Condense the paragraph in the Christmas text below that begins "I get poignant reminders" into a short bulleted list that keeps its main facts.

- Text
····················

Wednesday 30 December 2020

We'll have to muddle through somehow

Have you noticed how when people sing "Have Yourself a Merry Little Christmas" this year, they revert to the original lyrics?

Someday soon, we all will be together, if the fates allow.  Until then, we'll have to muddle through somehow...

Our Christmas Day may have been similar to other Christmas Days, but it's the line of days between Christmas Day and New Year's Eve that emphasize how this holiday season is like no other in peacetime.

I get poignant reminders, through my journals and via the FaceBook "On this date" feature, that our usual second, third, fourth, fifth and sixth days of Christmas were usually given to visiting and being visited, of seeing the movies most likely to be nominated for Academy Awards in the coming year, of making our annual trek to Butchart Gardens for the Christmas afternoon tea, even the occasional concert or play.

····················

- Data for analysis
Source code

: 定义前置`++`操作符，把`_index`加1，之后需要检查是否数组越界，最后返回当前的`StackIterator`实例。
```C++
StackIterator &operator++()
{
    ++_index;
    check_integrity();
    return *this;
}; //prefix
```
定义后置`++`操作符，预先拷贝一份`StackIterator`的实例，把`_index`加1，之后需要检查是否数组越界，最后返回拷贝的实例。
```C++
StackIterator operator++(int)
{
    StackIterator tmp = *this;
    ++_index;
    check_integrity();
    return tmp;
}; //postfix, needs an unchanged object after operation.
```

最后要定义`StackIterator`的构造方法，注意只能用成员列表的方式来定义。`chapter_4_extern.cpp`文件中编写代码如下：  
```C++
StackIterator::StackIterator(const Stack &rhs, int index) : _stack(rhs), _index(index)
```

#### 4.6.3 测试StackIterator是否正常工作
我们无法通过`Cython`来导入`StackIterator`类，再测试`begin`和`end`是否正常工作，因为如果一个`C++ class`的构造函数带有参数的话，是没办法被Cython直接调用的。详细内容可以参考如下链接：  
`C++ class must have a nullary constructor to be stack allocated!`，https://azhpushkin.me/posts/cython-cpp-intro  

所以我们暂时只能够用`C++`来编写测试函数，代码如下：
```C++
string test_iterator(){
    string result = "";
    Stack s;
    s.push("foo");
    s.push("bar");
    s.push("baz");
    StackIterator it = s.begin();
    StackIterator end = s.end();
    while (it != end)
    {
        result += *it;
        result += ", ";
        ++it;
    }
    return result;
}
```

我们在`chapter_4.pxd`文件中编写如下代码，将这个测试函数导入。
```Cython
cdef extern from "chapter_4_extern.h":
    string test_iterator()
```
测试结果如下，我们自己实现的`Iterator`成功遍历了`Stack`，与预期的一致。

····················

- Solution for this task
- Reminders come through journals and the FaceBook "On this date" feature.
- The usual second through sixth days of Christmas were spent on:
  - visiting and being visited
  - seeing the movies most likely to be nominated for Academy Awards in the coming year
  - the annual trek to Butchart Gardens for Christmas afternoon tea
  - the occasional concert or play